» **GOAL OF THE EXERCISE**
Copy each line from the data that has the word "deinem" in it.

(Dataset items)
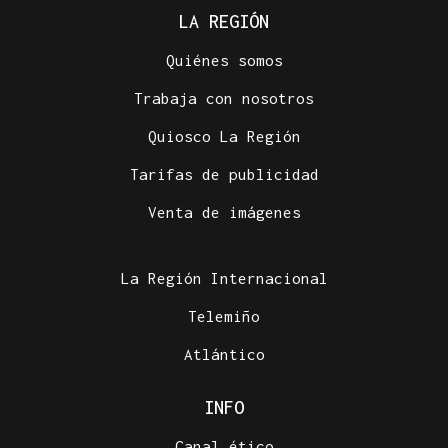
LA REGIÓN
Quiénes somos
Trabaja con nosotros
Quiosco La Región
Tarifas de publicidad
Venta de imágenes
La Región Internacional
Telemiño
Atlántico
INFO
Canal ético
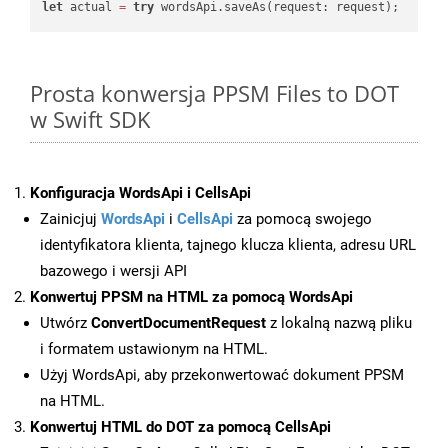
let
 actual 
=
try
Prosta konwersja PPSM Files to DOT
w Swift SDK
Konfiguracja WordsApi i CellsApi
Zainicjuj
WordsApi
i
CellsApi
za pomocą swojego
identyfikatora klienta, tajnego klucza klienta, adresu URL
bazowego i wersji API
Konwertuj PPSM na HTML za pomocą WordsApi
Utwórz
ConvertDocumentRequest
z lokalną nazwą pliku
i formatem ustawionym na HTML.
Użyj WordsApi, aby przekonwertować dokument PPSM
na HTML.
Konwertuj HTML do DOT za pomocą CellsApi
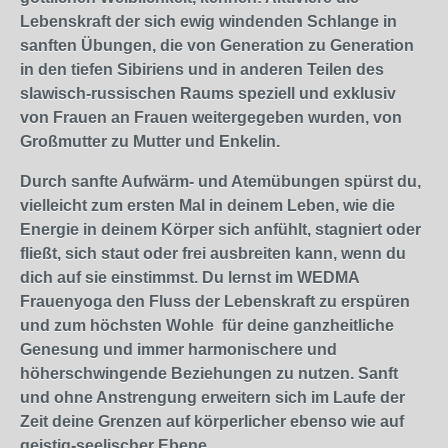
Lebenskraft der sich ewig windenden Schlange in
sanften Übungen, die von Generation zu Generation
in den tiefen Sibiriens und in anderen Teilen des
slawisch-russischen Raums speziell und exklusiv
von Frauen an Frauen weitergegeben wurden, von
Großmutter zu Mutter und Enkelin.
Durch sanfte Aufwärm- und Atemübungen spürst du,
vielleicht zum ersten Mal in deinem Leben, wie die
Energie in deinem Körper sich anfühlt, stagniert oder
fließt, sich staut oder frei ausbreiten kann, wenn du
dich auf sie einstimmst. Du lernst im WEDMA
Frauenyoga den Fluss der Lebenskraft zu erspüren
und zum höchsten Wohle für deine ganzheitliche
Genesung und immer harmonischere und
höherschwingende Beziehungen zu nutzen. Sanft
und ohne Anstrengung erweitern sich im Laufe der
Zeit deine Grenzen auf körperlicher ebenso wie auf
geistig-seelischer Ebene.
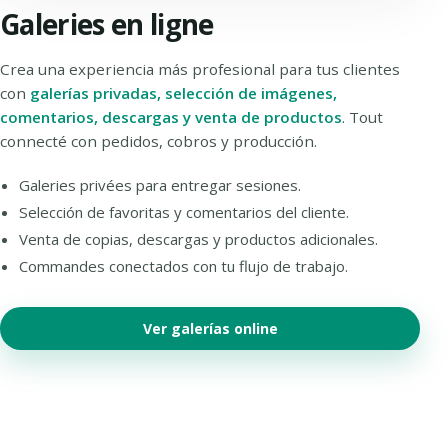
Galeries en ligne
Crea una experiencia más profesional para tus clientes
con
galerías privadas, selección de imágenes,
comentarios, descargas y venta de productos
. Tout
connecté con pedidos, cobros y producción.
Galeries privées para entregar sesiones.
Selección de favoritas y comentarios del cliente.
Venta de copias, descargas y productos adicionales.
Commandes conectados con tu flujo de trabajo.
Ver galerías online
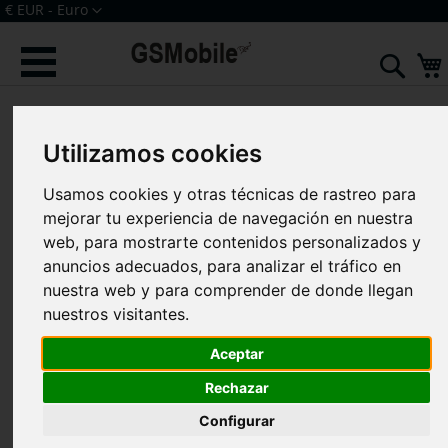
Ir
Moneda
€ EUR - Euro
al
Iniciar sesión
Crear una cuenta
contenido
Sear
Saltar
al
final
Utilizamos cookies
de
la
Usamos cookies y otras técnicas de rastreo para
galería
de
mejorar tu experiencia de navegación en nuestra
imágenes
web, para mostrarte contenidos personalizados y
anuncios adecuados, para analizar el tráfico en
nuestra web y para comprender de donde llegan
nuestros visitantes.
Aceptar
Rechazar
Configurar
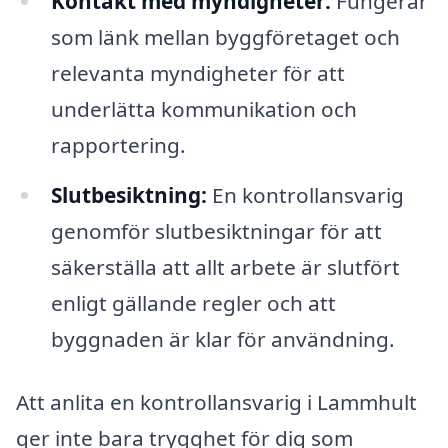
Kontakt med myndigheter:
Fungerar
som länk mellan byggföretaget och
relevanta myndigheter för att
underlätta kommunikation och
rapportering.
Slutbesiktning:
En kontrollansvarig
genomför slutbesiktningar för att
säkerställa att allt arbete är slutfört
enligt gällande regler och att
byggnaden är klar för användning.
Att anlita en kontrollansvarig i Lammhult
ger inte bara trygghet för dig som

» **OUTPUT**
vielleicht zum ersten Mal in deinem Leben, wie die
Energie in deinem Körper sich anfühlt, stagniert oder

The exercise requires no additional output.